Samuel Corum/Getty Rioters at the U.S. Capitol on Jan. 6, 2021

Cheney previously said that evidence indicates Trump and his circle broke the law in their efforts to overturn the results of the 2020 election he lost.

"It's absolutely clear that what President Trump was doing, what a number of people around him were doing, that they knew it was unlawful. They did it anyway," Cheney told CNN's Jake Tapper on State of the Union in April.

RELATED: Wyoming GOP Votes to No Longer Recognize Liz Cheney as a Republican in Move Her Rep Calls 'Laughable'

The claim echoes what U.S. District Judge David Carter said in a filing in March: that Trump knew allegations of voter fraud were "baseless" but used them as a justification for a plan that would allow his presidency to continue for a second term.

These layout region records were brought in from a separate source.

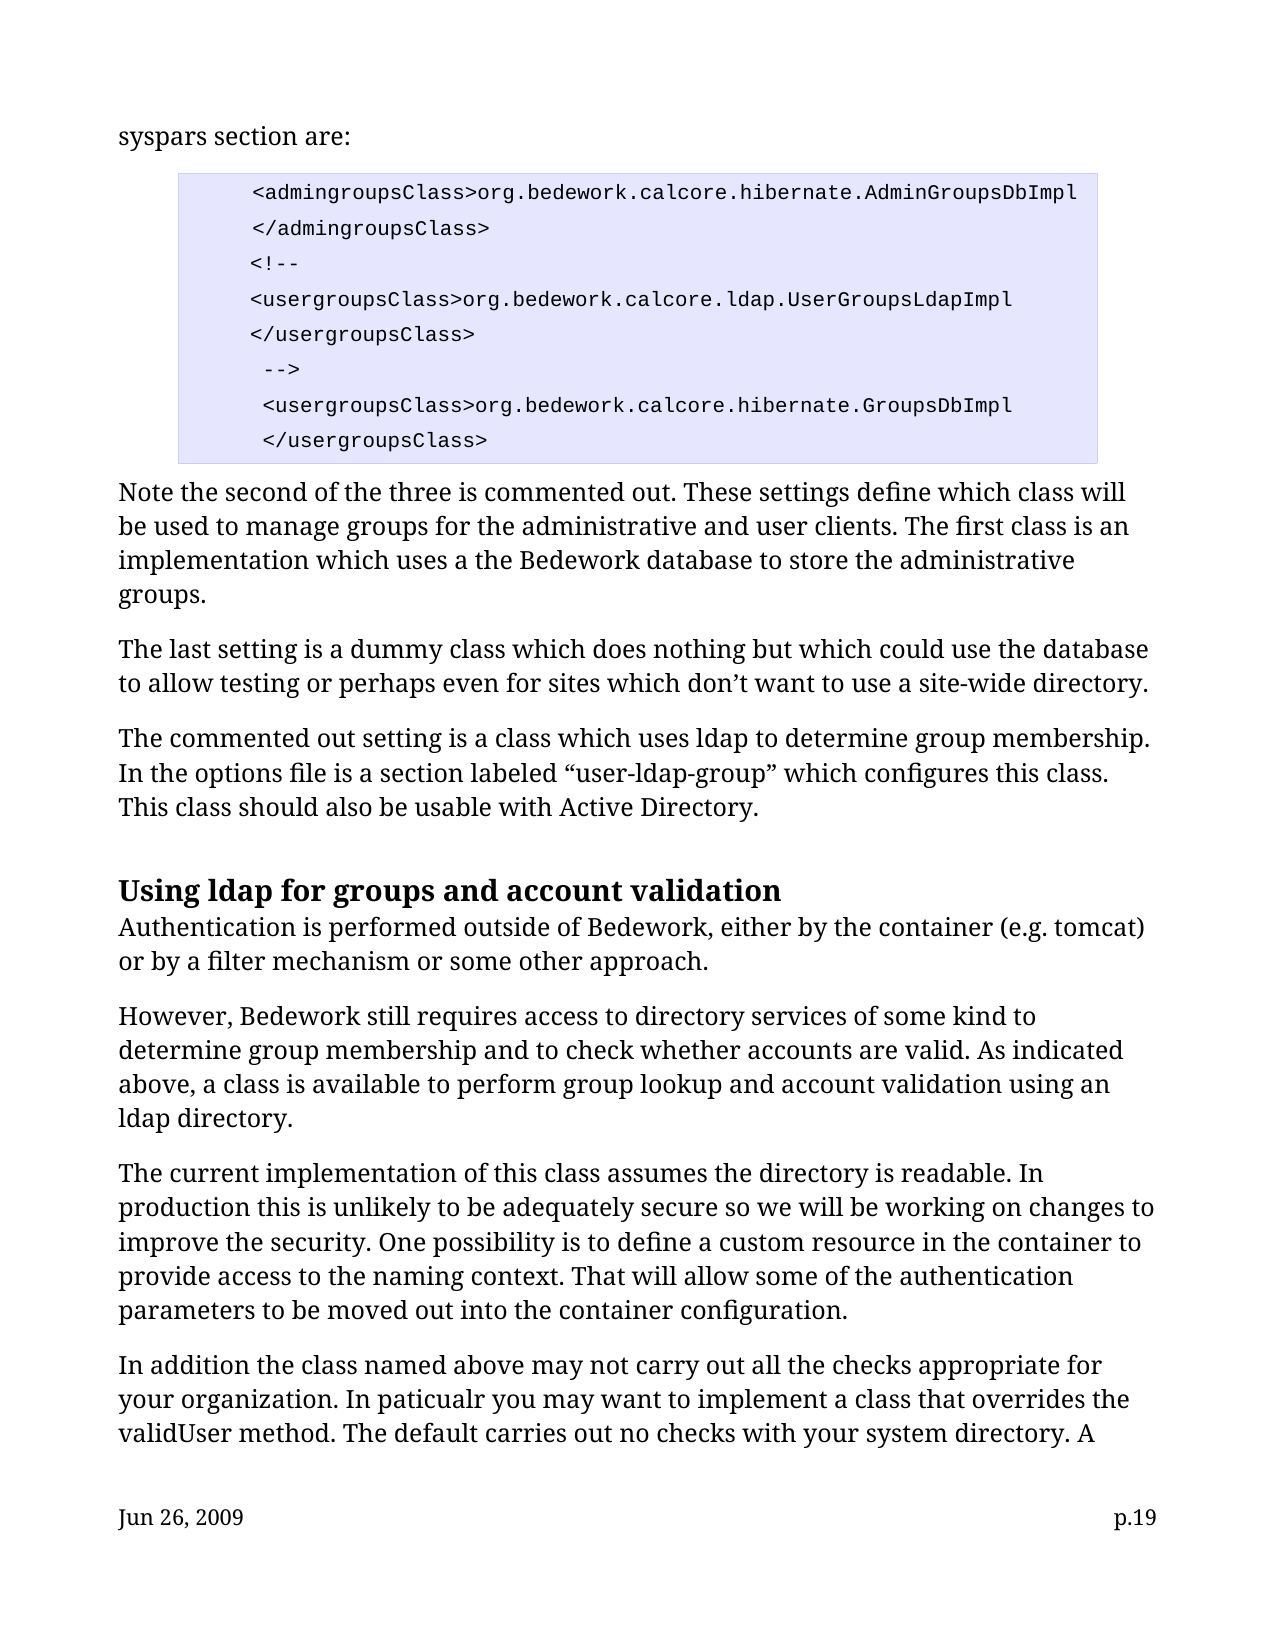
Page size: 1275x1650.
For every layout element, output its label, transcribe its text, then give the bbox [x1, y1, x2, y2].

text </usergroupsClass> [179, 421, 1097, 463]
text </admingroupsClass> [179, 209, 1097, 241]
text <usergroupsClass>org.bedework.calcore.hibernate.GroupsDbImpl [179, 386, 1097, 418]
text The commented out setting is a class which uses ldap to determine group membership. In the options file is a section labeled “user-ldap-group” which configures this class. This class should also be usable with Active Directory. [118, 721, 1157, 823]
text <admingroupsClass>org.bedework.calcore.hibernate.AdminGroupsDbImpl [179, 174, 1097, 206]
subtitle Using ldap for groups and account validation [118, 870, 1157, 909]
text --> [179, 350, 1097, 383]
text The current implementation of this class assumes the directory is readable. In production this is unlikely to be adequately secure so we will be working on changes to improve the security. One possibility is to define a custom resource in the container to provide access to the naming context. That will allow some of the authentication parameters to be moved out into the container configuration. [118, 1156, 1157, 1326]
text syspars section are: [118, 118, 1157, 152]
text In addition the class named above may not carry out all the checks appropriate for your organization. In paticualr you may want to implement a class that overrides the validUser method. The default carries out no checks with your system directory. A [118, 1347, 1157, 1449]
text <usergroupsClass>org.bedework.calcore.ldap.UserGroupsLdapImpl [179, 279, 1097, 312]
text Authentication is performed outside of Bedework, either by the container (e.g. tomcat) or by a filter mechanism or some other approach. [118, 909, 1157, 978]
text </usergroupsClass> [179, 315, 1097, 348]
text However, Bedework still requires access to directory services of some kind to determine group membership and to check whether accounts are valid. As indicated above, a class is available to perform group lookup and account validation using an ldap directory. [118, 999, 1157, 1135]
text Note the second of the three is commented out. These settings define which class will be used to manage groups for the administrative and user clients. The first class is an implementation which uses a the Bedework database to store the administrative groups. [118, 475, 1157, 611]
text <!-- [179, 244, 1097, 277]
text The last setting is a dummy class which does nothing but which could use the database to allow testing or perhaps even for sites which don’t want to use a site-wide directory. [118, 632, 1157, 700]
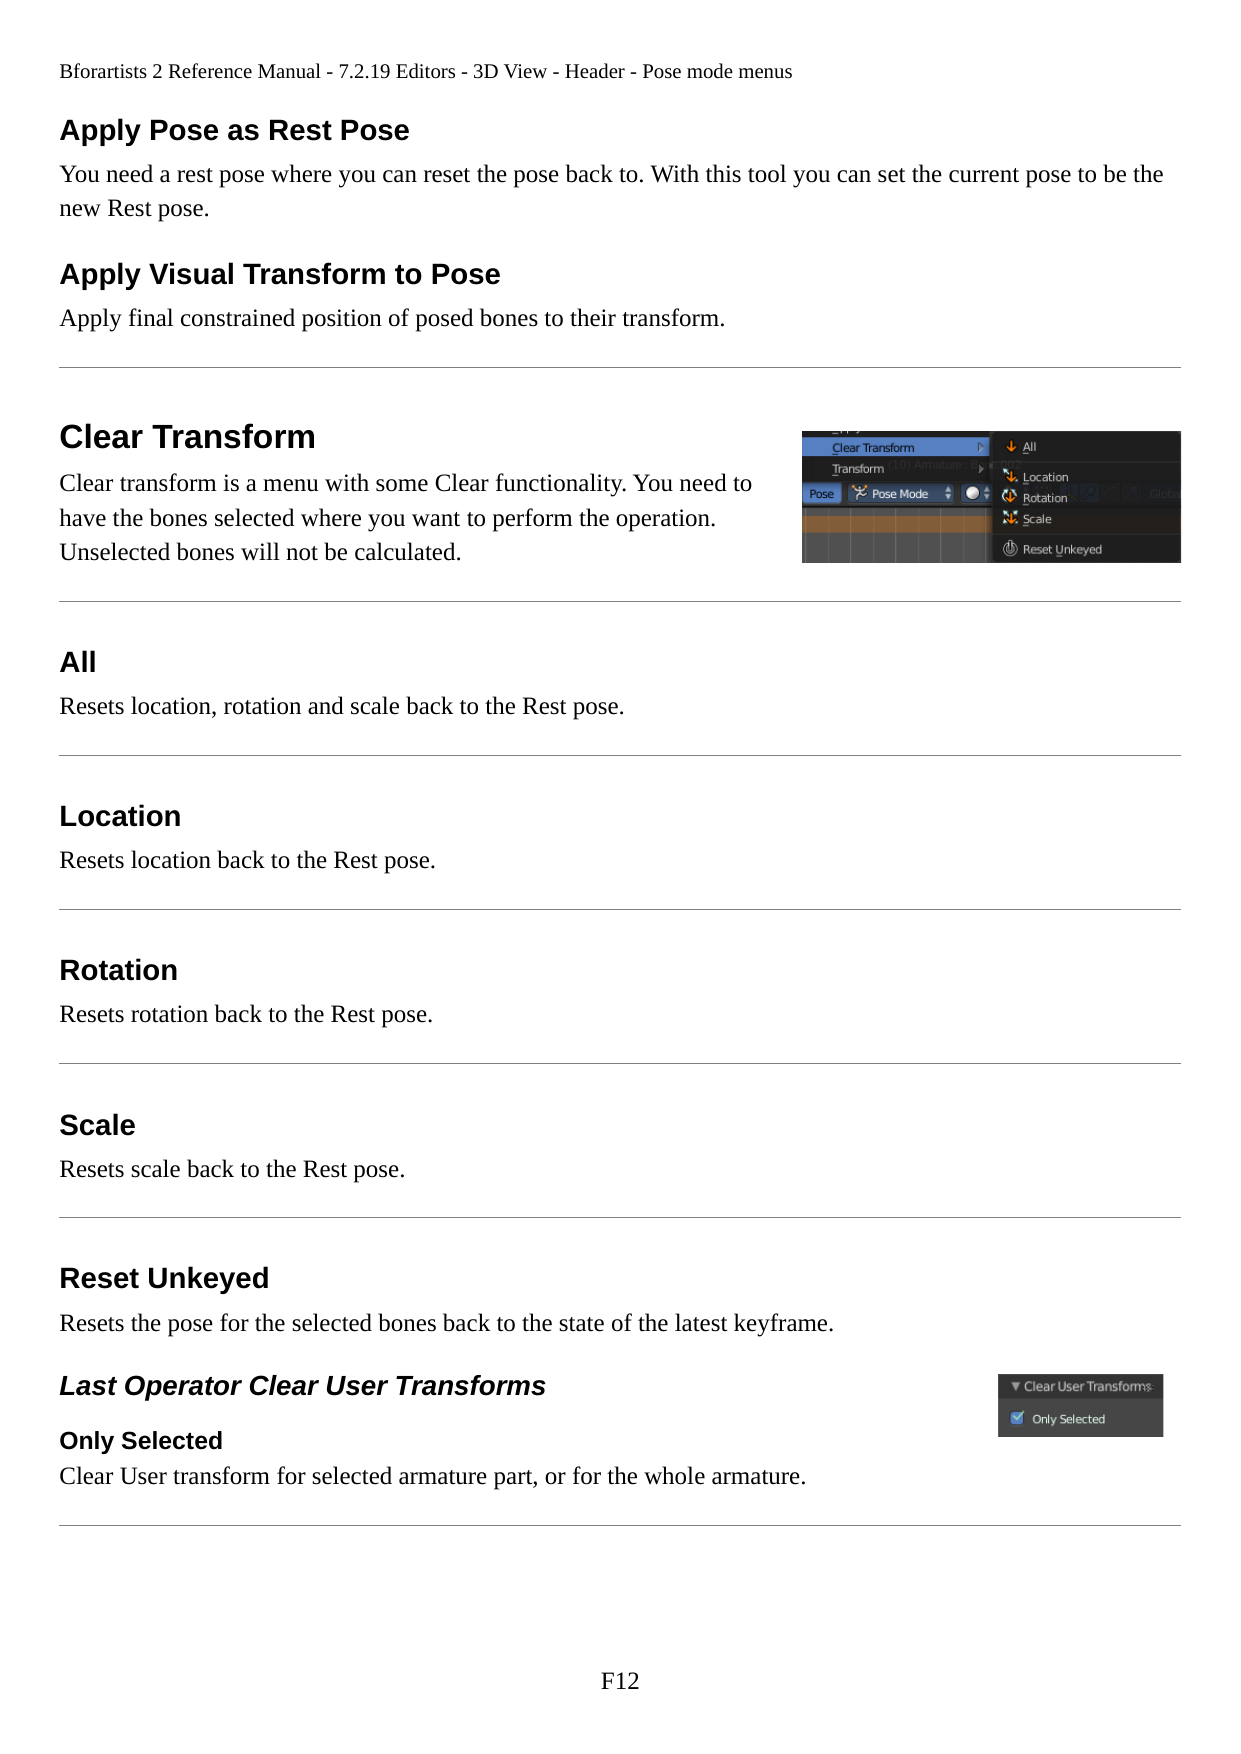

On CBS, Cheney said that Trump has not shown remorse in the wake of the attack and instead "continues to use even more extreme language, frankly than the language that caused the attack." Cheney is one of only two Republicans who have chosen to serve on the committee.

While she was previously the third highest-ranking Republican in the House, she was ostracized from her party after publicly rebuking Trump for his false claims that the 2020 election was somehow "rigged" because he lost.

Trump has long insisted that the House of Representatives committee's investigation of him and his behavior around the Capitol riots are politically motivated and that he has done nothing wrong.